Superlubricity at macroscale using graphene/nanodiamond ensembles

A. Sumant
Argonne National Laboratory,
United States

Keywords: graphene, coatings, nanodiamond, superlubricity


Achieving superlubricity (a near zero friction) at true macroscale has been a quest for tribologists for many years because of tremendous advantages it may offer in terms of energy saving that is otherwise wasted in friction and wear. Earlier reports of structural superlubricity at nanoscale were based on structural incommensurability between sliding lattice planes in graphite [1] and then recently, few interesting approaches have been proposed and demonstrated to extend structural superlubricity from micro to centimeter scale [2-3]. However, maintaining continuous superlubricity at macroscale (which can be reproducibly translated into true engineering scale) has been very challenging with crystalline solids so far, since even small defect or disorder on the surface could destroy this effect.
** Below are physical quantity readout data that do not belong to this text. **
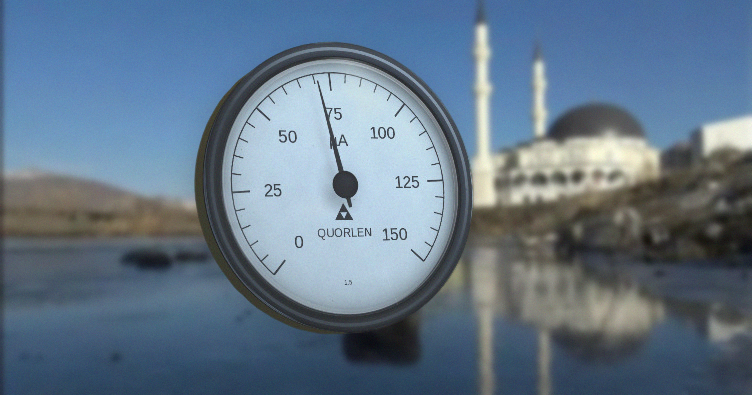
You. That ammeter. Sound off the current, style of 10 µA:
70 µA
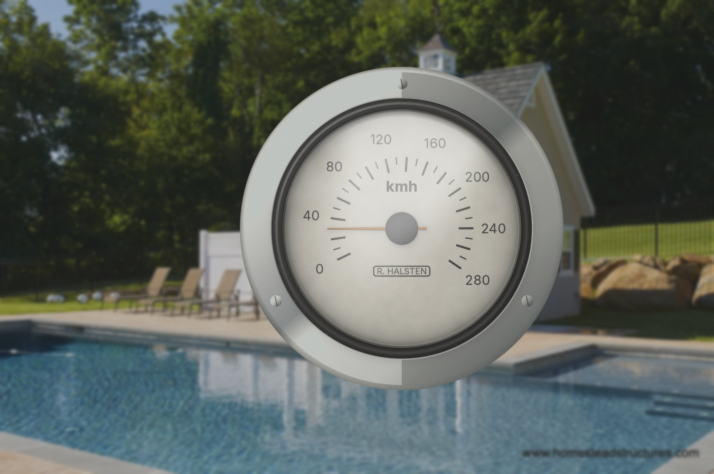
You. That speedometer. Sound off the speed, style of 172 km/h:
30 km/h
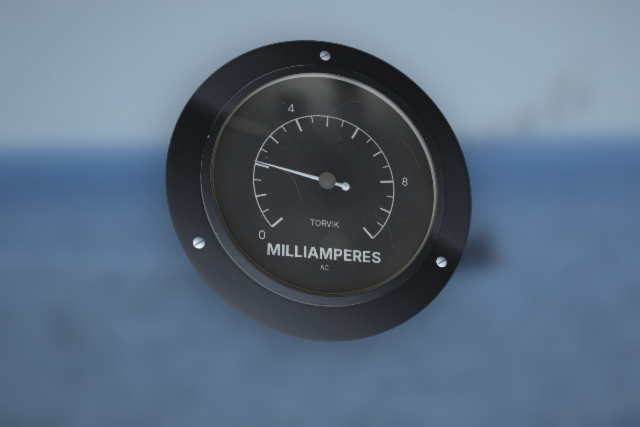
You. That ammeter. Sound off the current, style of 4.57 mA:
2 mA
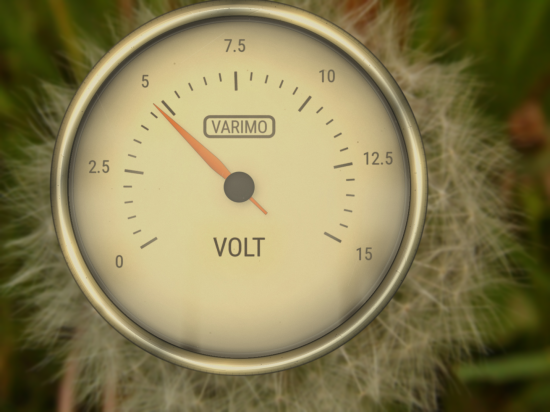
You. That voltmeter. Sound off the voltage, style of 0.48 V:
4.75 V
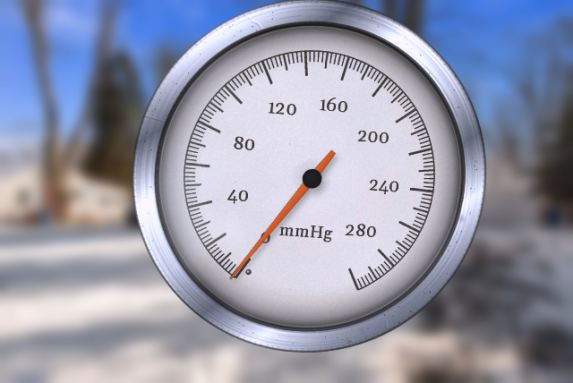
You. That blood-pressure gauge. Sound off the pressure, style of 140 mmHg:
2 mmHg
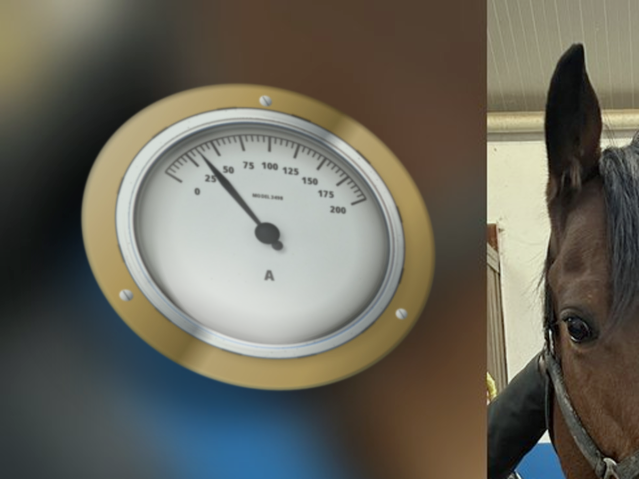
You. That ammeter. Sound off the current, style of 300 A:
35 A
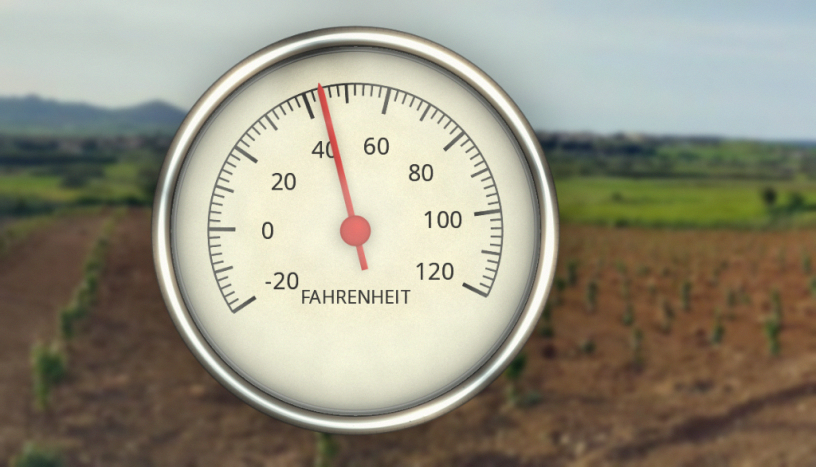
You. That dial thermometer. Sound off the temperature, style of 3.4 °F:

In this work, we experimentally demonstrated that superlubricity can be realized at macroscales with sliding a diamond-like carbon (DLC) surface against graphene mixed with nanodiamonds [4]. We showed that during sliding, graphene patches wrap around nanodiamonds reducing the contact area and DLC provides a perfect incommensurate surface to achieve superlubric state for extended time periods. We performed detailed large-scale molecular dynamics simulations which closely elucidated the mesoscopic link that bridges the nanoscale mechanics and macroscopic experimental observations, thus introducing a new mechanism to explain our experimental results. Our discovery offers a direct pathway for designing smart frictionless tribological systems for practical applications of industrial interest. References: 1. Superlubricity of graphite Dienwiebel et al. Physical Review Letters, 92(12), 126101 (2004) 2. Observation of Microscale Superlubricity in Graphite Liu et al. Physical Review Letters, 108, 205503 (2012) 3. Superlubricity in centimetres-long double-walled carbon nanotubes under ambient conditions, Zhang et al. Nature Nanotechnology, 8, 912 (2013) 4. Macroscale superlubricity enabled by graphene nanoscroll formation Berman et al. Science, 348, 6239, 1118 (2015) This work was performed at the Center for Nanoscale Materials, a U.S. Department of Energy Office of Science User Facility under Contract No. DE-AC02-06CH11357.